Ce jeu, ancêtre direct du loto d’État, attire des milliers de parieurs chaque jour. En quelques années, les frères Jones construisent un réseau tentaculaire : agents de collecte, bureaux de traitement, systèmes de sécurité… L’organisation est professionnelle, efficace et incroyablement rentable. À son sommet, leur entreprise aurait généré l’équivalent de 400 millions de dollars actuels.
Mais Edward Jones ne se contente pas de faire fortune. Il investit dans l’immobilier, finance des écoles, soutient des églises, ouvre des clubs de jazz. Il devient une figure centrale du Bronzeville des années 30, surnommé alors la “Black Metropolis”.
Edward Jones ne reste pas dans l’ombre. Il fréquente les personnalités les plus influentes de son temps. Il dîne avec Louis Armstrong, Joe Louis, Billie Holiday. Il épouse une danseuse du Cotton Club, amie de Joséphine Baker. Sa maison devient un lieu de rencontres entre artistes, activistes, intellectuels et hommes politiques afro-américains.
Son influence dépasse la seule sphère économique. Il soutient les campagnes de candidats noirs à la mairie, finance des campagnes démocrates, mobilise l’électorat afro-américain de Chicago bien avant les grandes heures du mouvement des droits civiques. Pour beaucoup, Edward Jones incarne un modèle de réussite noire autonome, indépendant du système blanc dominant.
Mais ce succès dérange. La mafia italienne, longtemps dominante dans les affaires illégales de Chicago, voit d’un mauvais œil la puissance des Policy Kings. Al Capone lui-même aurait tenté de prendre le contrôle du réseau, sans succès. Pire encore : l’État fédéral, sous pression politique, décide de s’en mêler.
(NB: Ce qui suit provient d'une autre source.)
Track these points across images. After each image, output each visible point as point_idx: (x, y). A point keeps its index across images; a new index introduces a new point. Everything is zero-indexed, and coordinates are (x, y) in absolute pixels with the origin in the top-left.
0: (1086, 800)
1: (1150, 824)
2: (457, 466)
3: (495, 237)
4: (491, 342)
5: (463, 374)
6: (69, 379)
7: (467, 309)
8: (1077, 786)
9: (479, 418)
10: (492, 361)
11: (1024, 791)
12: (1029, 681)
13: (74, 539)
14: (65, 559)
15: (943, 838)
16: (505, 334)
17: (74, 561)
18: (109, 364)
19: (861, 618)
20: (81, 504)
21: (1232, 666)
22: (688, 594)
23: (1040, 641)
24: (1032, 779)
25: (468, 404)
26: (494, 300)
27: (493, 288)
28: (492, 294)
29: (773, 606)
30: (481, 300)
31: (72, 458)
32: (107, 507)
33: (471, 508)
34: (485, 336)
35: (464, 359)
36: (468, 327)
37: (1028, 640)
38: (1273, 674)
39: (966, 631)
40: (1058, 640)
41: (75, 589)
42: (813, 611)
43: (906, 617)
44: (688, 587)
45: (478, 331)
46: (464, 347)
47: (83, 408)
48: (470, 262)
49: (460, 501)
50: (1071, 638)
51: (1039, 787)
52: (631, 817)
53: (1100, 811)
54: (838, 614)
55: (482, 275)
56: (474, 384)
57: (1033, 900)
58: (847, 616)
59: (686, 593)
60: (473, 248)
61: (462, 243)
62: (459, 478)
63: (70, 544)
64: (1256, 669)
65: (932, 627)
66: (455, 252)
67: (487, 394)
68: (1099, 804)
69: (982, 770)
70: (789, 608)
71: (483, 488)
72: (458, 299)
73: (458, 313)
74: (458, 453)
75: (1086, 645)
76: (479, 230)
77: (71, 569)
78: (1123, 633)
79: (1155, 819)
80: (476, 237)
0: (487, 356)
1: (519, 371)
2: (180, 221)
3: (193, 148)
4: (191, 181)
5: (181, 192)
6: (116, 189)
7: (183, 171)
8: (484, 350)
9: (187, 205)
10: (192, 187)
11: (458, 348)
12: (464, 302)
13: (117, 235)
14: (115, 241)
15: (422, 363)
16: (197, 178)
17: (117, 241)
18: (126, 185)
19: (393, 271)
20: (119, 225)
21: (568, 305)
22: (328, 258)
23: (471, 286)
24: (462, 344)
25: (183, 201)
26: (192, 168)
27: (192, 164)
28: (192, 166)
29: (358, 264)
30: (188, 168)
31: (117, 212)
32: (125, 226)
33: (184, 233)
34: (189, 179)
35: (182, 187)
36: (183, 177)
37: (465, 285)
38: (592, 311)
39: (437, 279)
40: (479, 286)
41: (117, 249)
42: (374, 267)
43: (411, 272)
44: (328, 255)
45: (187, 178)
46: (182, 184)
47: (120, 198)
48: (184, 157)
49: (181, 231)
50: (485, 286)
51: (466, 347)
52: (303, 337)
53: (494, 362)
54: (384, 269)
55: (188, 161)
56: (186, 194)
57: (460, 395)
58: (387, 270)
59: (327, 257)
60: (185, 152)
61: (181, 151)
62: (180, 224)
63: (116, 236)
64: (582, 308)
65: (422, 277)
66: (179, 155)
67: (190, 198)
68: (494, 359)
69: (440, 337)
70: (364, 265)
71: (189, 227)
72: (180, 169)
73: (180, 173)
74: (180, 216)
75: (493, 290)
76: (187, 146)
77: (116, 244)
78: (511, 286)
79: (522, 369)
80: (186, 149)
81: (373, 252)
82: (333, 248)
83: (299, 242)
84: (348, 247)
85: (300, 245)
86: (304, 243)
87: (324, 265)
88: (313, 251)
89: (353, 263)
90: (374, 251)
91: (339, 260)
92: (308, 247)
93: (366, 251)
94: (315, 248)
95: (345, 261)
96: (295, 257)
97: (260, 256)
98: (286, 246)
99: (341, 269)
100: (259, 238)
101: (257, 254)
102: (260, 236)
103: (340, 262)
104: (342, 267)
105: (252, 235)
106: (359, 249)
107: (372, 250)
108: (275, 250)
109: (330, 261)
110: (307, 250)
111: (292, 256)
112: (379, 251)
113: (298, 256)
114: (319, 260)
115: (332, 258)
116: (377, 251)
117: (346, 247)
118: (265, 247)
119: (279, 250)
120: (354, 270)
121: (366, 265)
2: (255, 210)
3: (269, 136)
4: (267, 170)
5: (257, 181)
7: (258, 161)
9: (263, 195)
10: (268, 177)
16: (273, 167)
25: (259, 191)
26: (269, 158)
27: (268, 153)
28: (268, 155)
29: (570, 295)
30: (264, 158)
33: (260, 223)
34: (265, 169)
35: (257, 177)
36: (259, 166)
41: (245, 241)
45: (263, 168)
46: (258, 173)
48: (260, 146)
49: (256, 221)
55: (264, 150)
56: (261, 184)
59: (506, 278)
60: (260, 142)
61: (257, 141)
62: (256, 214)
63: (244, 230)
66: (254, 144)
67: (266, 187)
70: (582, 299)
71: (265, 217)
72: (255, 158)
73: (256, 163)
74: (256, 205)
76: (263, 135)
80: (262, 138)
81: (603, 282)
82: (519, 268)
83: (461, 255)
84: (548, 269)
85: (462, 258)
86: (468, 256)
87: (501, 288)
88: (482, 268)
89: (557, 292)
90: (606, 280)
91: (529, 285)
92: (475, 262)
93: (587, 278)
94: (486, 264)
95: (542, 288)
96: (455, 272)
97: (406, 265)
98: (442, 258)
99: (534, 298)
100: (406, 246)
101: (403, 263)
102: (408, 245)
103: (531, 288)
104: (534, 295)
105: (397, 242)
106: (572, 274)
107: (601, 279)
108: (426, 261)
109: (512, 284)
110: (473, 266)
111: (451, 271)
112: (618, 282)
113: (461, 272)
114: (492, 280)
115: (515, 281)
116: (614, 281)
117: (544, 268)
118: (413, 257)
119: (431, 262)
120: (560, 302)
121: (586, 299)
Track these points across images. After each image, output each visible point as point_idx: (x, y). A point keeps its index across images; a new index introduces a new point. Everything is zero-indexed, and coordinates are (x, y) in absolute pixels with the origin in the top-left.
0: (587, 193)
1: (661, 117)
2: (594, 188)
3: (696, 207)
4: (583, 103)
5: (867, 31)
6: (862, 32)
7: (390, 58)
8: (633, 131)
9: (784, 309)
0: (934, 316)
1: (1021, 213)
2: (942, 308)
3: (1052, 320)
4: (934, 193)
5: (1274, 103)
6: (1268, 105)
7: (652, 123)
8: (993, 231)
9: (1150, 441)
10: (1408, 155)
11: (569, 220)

À défaut de pouvoir prouver des crimes majeurs, le FBI l’accuse d’évasion fiscale – une stratégie déjà utilisée contre Capone. En parallèle, des tensions montent dans les rues : tentatives d’intimidation, sabotages, menaces de mort. Jones devient une cible pour deux adversaires à la fois : la pègre blanche et les institutions.
Un jour, il est même kidnappé par des hommes liés à la mafia. Un message clair : son temps est compté.
En 1946, Edward Jones est condamné pour fraude fiscale. Il purge plusieurs années de prison, puis s’exile discrètement à Mexico. L’homme qui incarnait la réussite noire des années 30 disparaît presque totalement de la scène publique. À sa sortie, il n’a plus ni pouvoir, ni réseau.
Pendant ce temps, le gouvernement de l’Illinois légalise la loterie en 1974. Ironie de l’histoire : le système jadis diabolisé est désormais entre les mains de l’État, alors que les pionniers noirs du Policy, eux, ont été écartés, ruinés ou oubliés.
Edward Jones meurt dans l’anonymat. Pourtant, son influence est immense. Il a contribué à faire émerger une économie noire indépendante, à structurer une classe moyenne afro-américaine, à imposer une figure noire de pouvoir dans une ville gangrenée par le racisme institutionnel.
Même Quincy Jones, le célèbre musicien, a grandi dans cette atmosphère. Son père travaillait pour Edward Jones. Dans ses mémoires, il décrit une époque où les familles noires misaient sur le Policy pour échapper à la pauvreté, avec l’espoir fou de changer de destin.
Aujourd’hui, grâce au film King of Kings, ce pan oublié de l’histoire afro-américaine refait surface. Et rappelle que derrière chaque figure médiatique, il existe des dizaines de héros effacés. Edward Jones fut de ceux-là. Un roi sans royaume, mais dont l’héritage mérite enfin d’être reconnu.